Open mweatherley opened this issue 9 months ago • 0 comments

Stolen from #12835.

Objective

Sometimes you want to sample a whole bunch of points from a shape instead of just one. You can write your own loop to do this, but it's really more idiomatic to use a rand Distribution with the sample_iter method. Distributions also support other useful things like mapping, and they are suitable as generic items for consumption by other APIs.

Solution

ShapeSample has been given two new automatic trait methods, interior_dist and boundary_dist. They both have similar signatures (recall that Output is the output type for ShapeSample):

fn interior_dist(self) -> impl Distribution<Self::Output>
where Self: Sized { //... }

These have default implementations which are powered by wrapper structs InteriorOf and BoundaryOf that actually implement Distribution — the implementations effectively just call ShapeSample::sample_interior and ShapeSample::sample_boundary on the contained type.

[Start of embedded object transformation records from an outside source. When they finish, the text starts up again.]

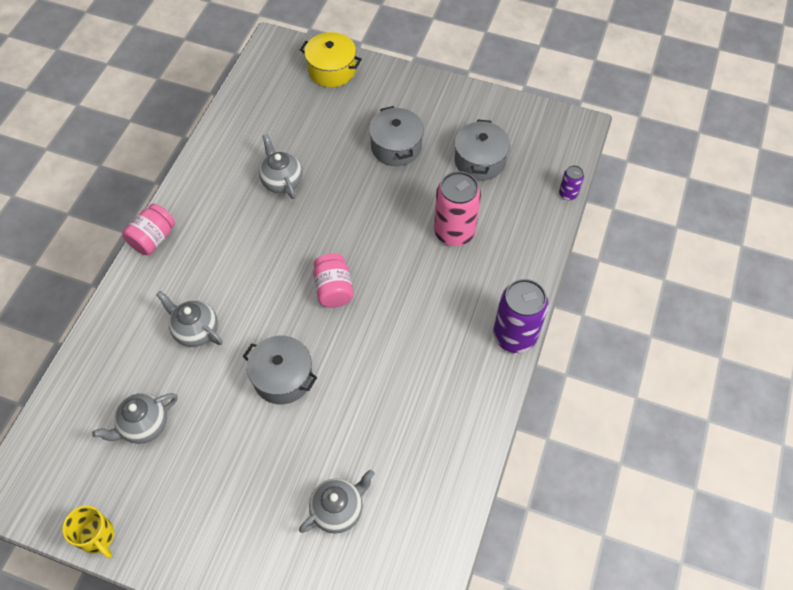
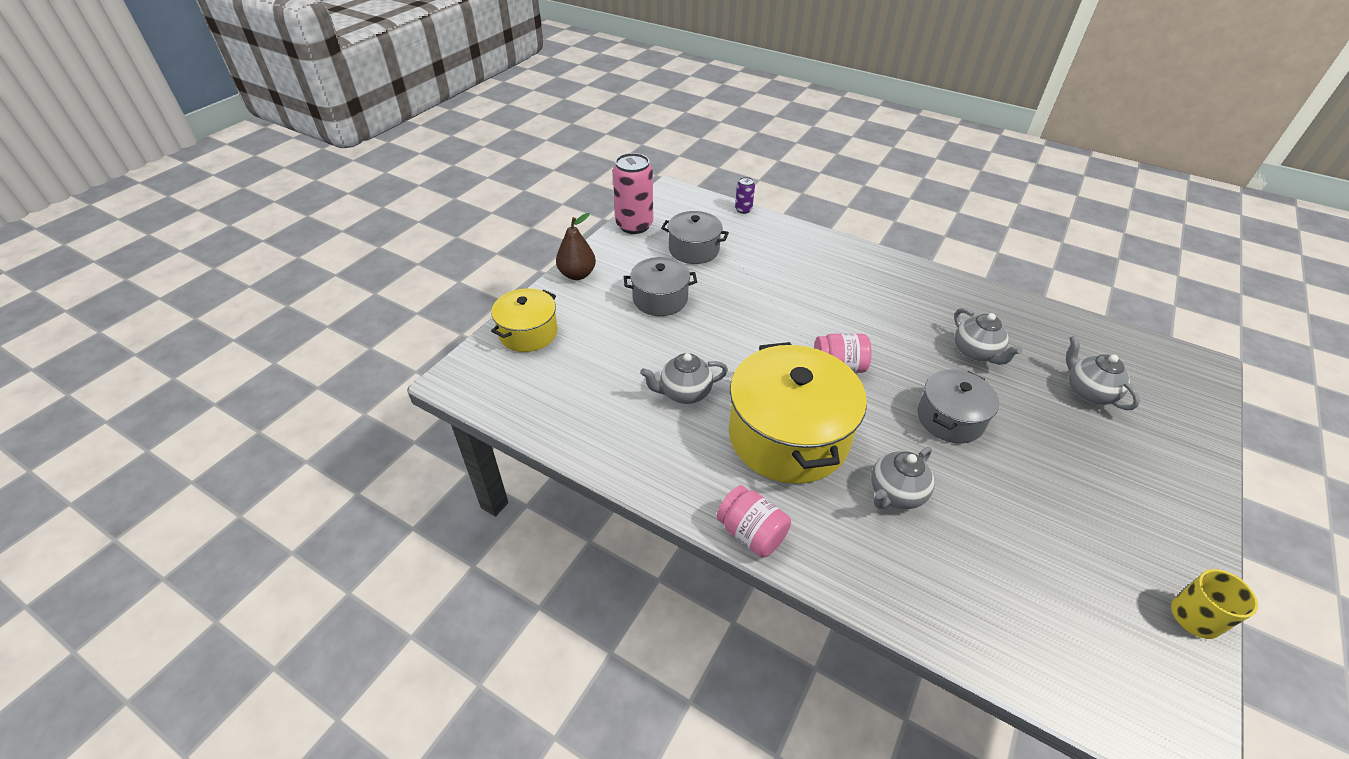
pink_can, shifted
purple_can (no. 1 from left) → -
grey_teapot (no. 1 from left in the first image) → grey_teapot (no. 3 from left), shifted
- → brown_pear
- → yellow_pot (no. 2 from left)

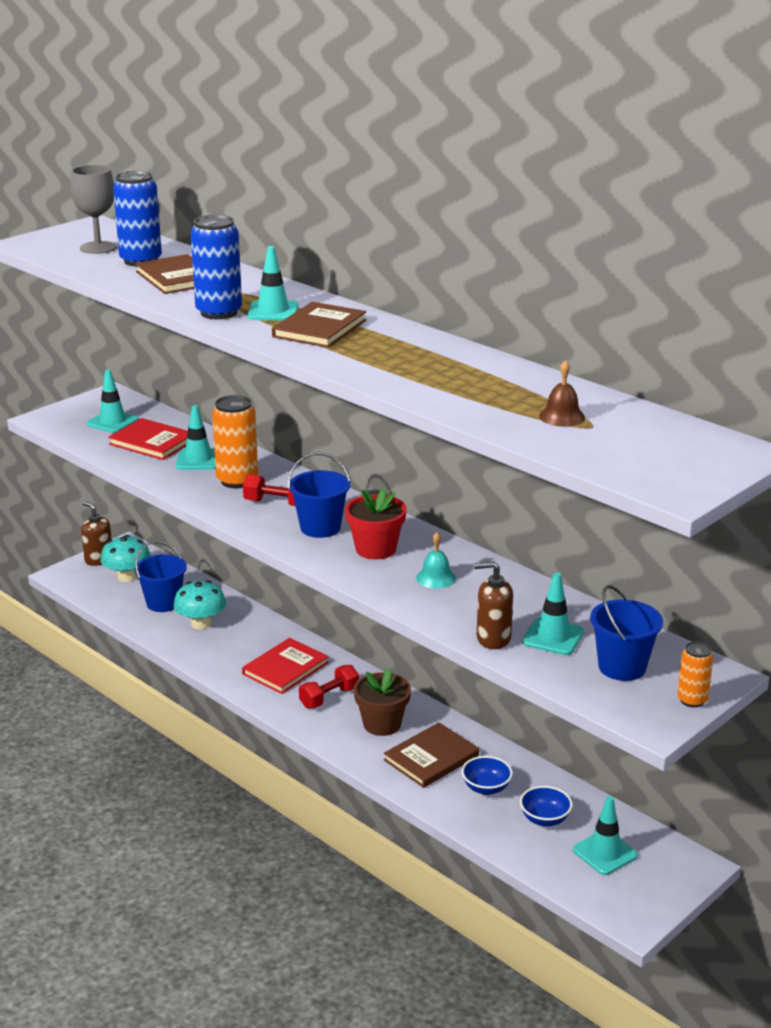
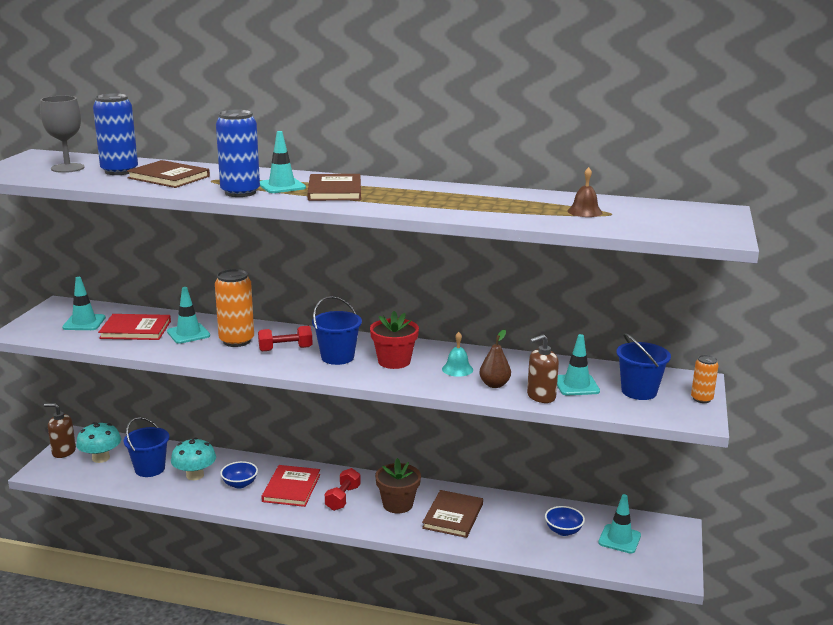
blue_bowl (no. 1 from left), shifted
- → brown_pear

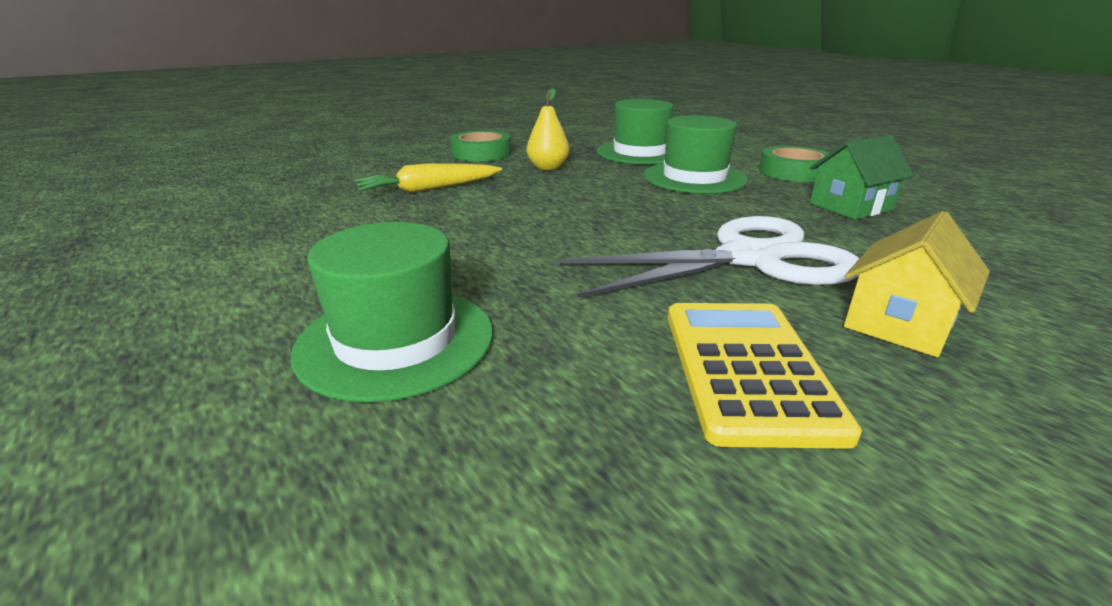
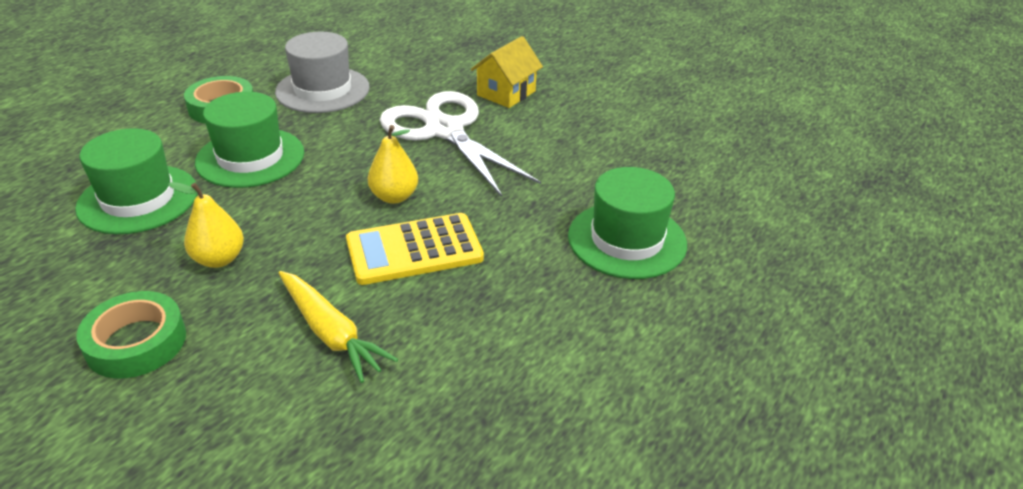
green_house → grey_hat
yellow_house, 75 degrees counterclockwise
yellow_calculator, shifted
- → yellow_pear (no. 2 from left)

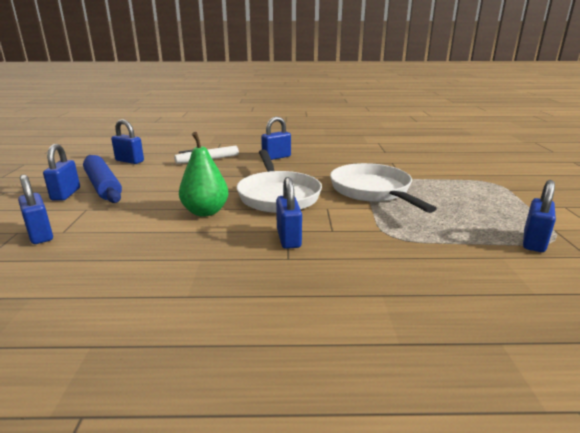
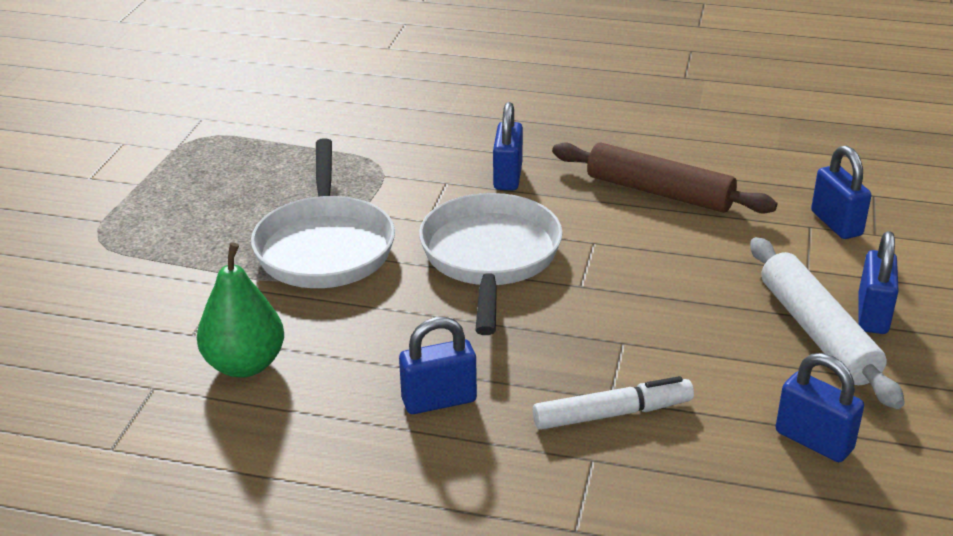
green_pear, shifted
blue_rolling_pin → white_rolling_pin
blue_padlock (no. 6 from left) → -
- → brown_rolling_pin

The upshot is that this allows iteration as follows:

// Get an iterator over boundary points of a rectangle:
let rectangle = Rectangle::new(1.0, 2.0);
let boundary_iter = rectangle.boundary_dist().sample_iter(rng);
// Collect a bunch of boundary points at once:
let boundary_pts: Vec<Vec2> = boundary_iter.take(1000).collect();

Alternatively, you can use InteriorOf/BoundaryOf explicitly to similar effect:

let boundary_pts: Vec<Vec2> = BoundaryOf(rectangle).sample_iter(rng).take(1000).collect();

Changelog

  • Added InteriorOf and BoundaryOf distribution wrapper structs in bevy_math::sampling::shape_sampling.
  • Added interior_dist and boundary_dist automatic trait methods to ShapeSample.
  • Made shape_sampling module public with explanatory documentation.

Discussion

Design choices

The main point of interest here is just the choice of impl Distribution instead of explicitly using InteriorOf/BoundaryOf return types for interior_dist and boundary_dist. The reason for this choice is that it allows future optimizations for repeated sampling — for example, instead of just wrapping the base type, interior_dist/boundary_dist could construct auxiliary data that is held over between sampling operations.